For an always running server, the indexes are always up to date in primary.
For a server starting up with no index data, it will need to rebuild the index information[or for a second server running when new email has been delivered]. As such, rather then download every single email message just for a few bits of key info, I can run a re-index process to pull just the meta information and grab the data from there.
When a client attempts to retrieve an email message, Dovecot would check primary storage as it does now, if the message is not found than it will retrieve it from the alternate storage system AND store a copy in the primary storage.
I think the storing wouldn't be very useful. Most clients download the message once. There's no reason to cache it if it doesn't get downloaded again. The way it should work that new mails are immediately delivered to both primary and alt storage.
I've got tons of space - so I don't mind having 750MB or so for primary email message storage. If I can track how many times a message was actually read, over time I can get an idea of how I use it and setup the primary storage purge rules accordingly.
Secondly, I'd like to replace the Mysql database usage with a simpleDB database. While simpleDB lacks much of MySQL's sophistication, it doesn't seem that Dovecot is really using any of that, so simpleDB can be functionally equivalent.
Dovecot will probably get Redis and/or memcache backend for passdb+userdb. If simpledb is similar key-value database I guess the same code could be used partially.

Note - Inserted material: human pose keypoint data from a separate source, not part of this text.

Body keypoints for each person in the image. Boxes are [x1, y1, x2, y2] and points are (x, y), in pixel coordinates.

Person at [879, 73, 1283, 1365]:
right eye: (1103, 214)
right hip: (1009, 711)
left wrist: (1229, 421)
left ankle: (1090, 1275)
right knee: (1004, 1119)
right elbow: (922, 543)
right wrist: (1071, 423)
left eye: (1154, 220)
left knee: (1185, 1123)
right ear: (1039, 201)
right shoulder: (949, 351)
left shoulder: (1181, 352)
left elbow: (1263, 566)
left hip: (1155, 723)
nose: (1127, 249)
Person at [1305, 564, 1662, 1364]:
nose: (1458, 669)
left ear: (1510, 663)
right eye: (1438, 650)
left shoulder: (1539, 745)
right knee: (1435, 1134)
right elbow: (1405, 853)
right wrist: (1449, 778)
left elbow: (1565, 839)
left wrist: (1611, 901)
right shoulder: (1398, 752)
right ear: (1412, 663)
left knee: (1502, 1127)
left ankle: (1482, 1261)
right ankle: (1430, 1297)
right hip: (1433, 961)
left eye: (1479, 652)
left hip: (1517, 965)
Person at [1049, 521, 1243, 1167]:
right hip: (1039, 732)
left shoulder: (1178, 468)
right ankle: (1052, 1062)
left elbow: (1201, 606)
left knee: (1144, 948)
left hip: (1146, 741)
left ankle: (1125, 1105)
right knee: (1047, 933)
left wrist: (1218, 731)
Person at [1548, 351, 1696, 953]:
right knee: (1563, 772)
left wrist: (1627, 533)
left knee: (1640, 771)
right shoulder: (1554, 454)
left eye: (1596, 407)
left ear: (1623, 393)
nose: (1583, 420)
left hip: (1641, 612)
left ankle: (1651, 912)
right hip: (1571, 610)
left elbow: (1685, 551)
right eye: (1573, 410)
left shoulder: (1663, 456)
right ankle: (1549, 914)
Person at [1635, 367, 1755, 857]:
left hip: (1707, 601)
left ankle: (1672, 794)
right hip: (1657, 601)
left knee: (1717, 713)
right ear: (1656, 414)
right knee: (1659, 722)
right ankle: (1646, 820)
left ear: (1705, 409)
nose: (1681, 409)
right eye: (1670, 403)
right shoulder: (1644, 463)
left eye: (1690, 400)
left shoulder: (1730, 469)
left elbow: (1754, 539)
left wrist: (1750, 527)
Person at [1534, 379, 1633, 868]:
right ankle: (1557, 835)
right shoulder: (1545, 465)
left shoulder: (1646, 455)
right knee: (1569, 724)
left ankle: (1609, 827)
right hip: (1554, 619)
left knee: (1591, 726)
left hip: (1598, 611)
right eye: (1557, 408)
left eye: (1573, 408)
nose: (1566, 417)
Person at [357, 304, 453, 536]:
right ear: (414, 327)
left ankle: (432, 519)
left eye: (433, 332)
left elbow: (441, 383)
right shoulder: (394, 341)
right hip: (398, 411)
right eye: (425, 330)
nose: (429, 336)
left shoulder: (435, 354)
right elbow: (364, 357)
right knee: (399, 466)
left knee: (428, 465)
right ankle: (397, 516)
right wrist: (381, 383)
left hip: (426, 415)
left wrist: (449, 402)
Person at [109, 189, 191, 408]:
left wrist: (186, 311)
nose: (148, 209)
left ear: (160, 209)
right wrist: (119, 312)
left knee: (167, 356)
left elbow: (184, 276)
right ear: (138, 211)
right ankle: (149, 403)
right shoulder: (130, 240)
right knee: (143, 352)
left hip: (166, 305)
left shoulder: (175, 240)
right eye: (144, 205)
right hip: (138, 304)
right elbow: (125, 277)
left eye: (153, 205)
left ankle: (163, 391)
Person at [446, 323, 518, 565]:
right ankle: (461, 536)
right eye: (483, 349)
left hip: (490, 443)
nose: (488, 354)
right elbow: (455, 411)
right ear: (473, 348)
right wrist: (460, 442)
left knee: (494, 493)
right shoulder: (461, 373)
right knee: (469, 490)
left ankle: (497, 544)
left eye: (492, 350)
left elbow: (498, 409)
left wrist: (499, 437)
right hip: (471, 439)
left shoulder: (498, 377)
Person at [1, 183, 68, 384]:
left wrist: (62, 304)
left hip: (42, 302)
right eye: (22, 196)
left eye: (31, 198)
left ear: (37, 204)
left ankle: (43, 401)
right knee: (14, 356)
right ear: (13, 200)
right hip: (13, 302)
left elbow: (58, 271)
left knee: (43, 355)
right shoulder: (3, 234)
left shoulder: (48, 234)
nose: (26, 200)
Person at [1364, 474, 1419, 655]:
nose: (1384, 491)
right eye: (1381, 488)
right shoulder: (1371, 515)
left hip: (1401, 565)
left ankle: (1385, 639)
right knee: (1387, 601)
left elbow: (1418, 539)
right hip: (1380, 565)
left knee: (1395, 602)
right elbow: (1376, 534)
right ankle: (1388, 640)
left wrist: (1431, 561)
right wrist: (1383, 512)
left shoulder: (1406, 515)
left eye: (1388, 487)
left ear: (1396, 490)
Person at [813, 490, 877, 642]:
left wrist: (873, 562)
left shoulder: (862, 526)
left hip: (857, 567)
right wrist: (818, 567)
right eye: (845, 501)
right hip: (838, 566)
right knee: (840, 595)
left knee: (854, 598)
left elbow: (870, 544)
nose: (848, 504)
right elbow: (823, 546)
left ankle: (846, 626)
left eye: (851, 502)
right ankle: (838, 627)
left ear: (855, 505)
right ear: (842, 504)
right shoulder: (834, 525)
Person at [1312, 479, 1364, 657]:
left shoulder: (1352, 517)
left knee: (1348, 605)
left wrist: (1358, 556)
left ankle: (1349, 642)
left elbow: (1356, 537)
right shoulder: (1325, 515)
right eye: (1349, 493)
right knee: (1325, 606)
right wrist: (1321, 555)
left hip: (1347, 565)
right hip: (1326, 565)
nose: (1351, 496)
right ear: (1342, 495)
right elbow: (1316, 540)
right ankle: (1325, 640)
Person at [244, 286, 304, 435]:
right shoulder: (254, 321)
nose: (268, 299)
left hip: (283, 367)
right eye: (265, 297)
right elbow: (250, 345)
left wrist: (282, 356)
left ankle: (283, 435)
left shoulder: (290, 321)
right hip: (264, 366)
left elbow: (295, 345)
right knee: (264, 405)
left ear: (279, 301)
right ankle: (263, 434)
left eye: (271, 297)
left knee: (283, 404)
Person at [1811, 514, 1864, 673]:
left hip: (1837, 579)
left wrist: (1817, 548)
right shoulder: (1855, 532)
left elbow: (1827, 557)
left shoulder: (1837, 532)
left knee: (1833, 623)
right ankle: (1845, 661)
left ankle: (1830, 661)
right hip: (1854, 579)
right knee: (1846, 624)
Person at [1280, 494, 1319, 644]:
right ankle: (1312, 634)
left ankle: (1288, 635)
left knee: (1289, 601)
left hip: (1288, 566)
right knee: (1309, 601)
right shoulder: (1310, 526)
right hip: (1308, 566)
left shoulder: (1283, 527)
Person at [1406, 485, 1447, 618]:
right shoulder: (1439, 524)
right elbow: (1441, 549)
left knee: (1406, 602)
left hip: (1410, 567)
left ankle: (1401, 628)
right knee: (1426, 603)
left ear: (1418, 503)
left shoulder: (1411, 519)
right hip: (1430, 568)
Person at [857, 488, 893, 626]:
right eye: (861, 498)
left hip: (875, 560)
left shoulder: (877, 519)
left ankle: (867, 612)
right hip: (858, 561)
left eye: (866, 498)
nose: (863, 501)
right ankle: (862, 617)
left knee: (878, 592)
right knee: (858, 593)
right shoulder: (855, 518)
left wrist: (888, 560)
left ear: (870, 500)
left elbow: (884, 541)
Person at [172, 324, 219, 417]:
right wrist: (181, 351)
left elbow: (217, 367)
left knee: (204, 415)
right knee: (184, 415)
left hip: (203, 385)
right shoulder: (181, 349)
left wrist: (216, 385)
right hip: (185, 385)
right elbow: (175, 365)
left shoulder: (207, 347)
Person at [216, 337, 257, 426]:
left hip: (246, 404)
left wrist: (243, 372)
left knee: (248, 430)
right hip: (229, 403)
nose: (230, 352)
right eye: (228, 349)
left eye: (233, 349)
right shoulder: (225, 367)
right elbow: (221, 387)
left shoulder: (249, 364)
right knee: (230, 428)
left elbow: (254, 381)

simpleDB is more like SQLLITE: "Amazon SimpleDB is a highly available and flexible non-relational data store that offloads the work of database administration. Developers simply store and query data items via web services requests and Amazon SimpleDB does the rest." http://aws.amazon.com/simpledb/
Data model: http://docs.amazonwebservices.com/AmazonSimpleDB/latest/DeveloperGuide/DataM...
Domain == Table Item == row ItemName == primary key Attributes == column Value == data in column[multi value, so there can be multiple values for an attribute of an item]
There is no built in key relationship between data, it's just one big flat table. Columns/Attributes only have 2 types, string or integer
You query the data like an SQL table: http://docs.amazonwebservices.com/AmazonSimpleDB/latest/DeveloperGuide/Using...
Because there are no dates, it's best to store dates as UTC timestamps which are integers and can then be compared against numerically.
The datastore is spread over multiple Amazon data servers and can take up to a second to sync, so there are two methods of querying the data. Default: eventually consistent read: get the data quickly Optional: consistent read: check /all/ datastores and get the latest data
Since the data in simpleDB may not be updated frequently, a simple hack using the notification system could be: Before updating simpleDB send SNS notice that the data is being updated and where[domain, user, config] Update Data After updating simpleDB send SNS notice that the update is complete
Other servers running can record data updating notices in memory and expire them in about 15 seconds. For any queries they want to make for that type of data in the next 15 seconds, they will use consistent read.
The nice thing about using S3 and simpleDB is that I can completely skip a lot of steps in replication/distributed services as it is all handled already. And one can always take one set of api calls and substitute another for a different notification system, distributed database, and cloud file storage.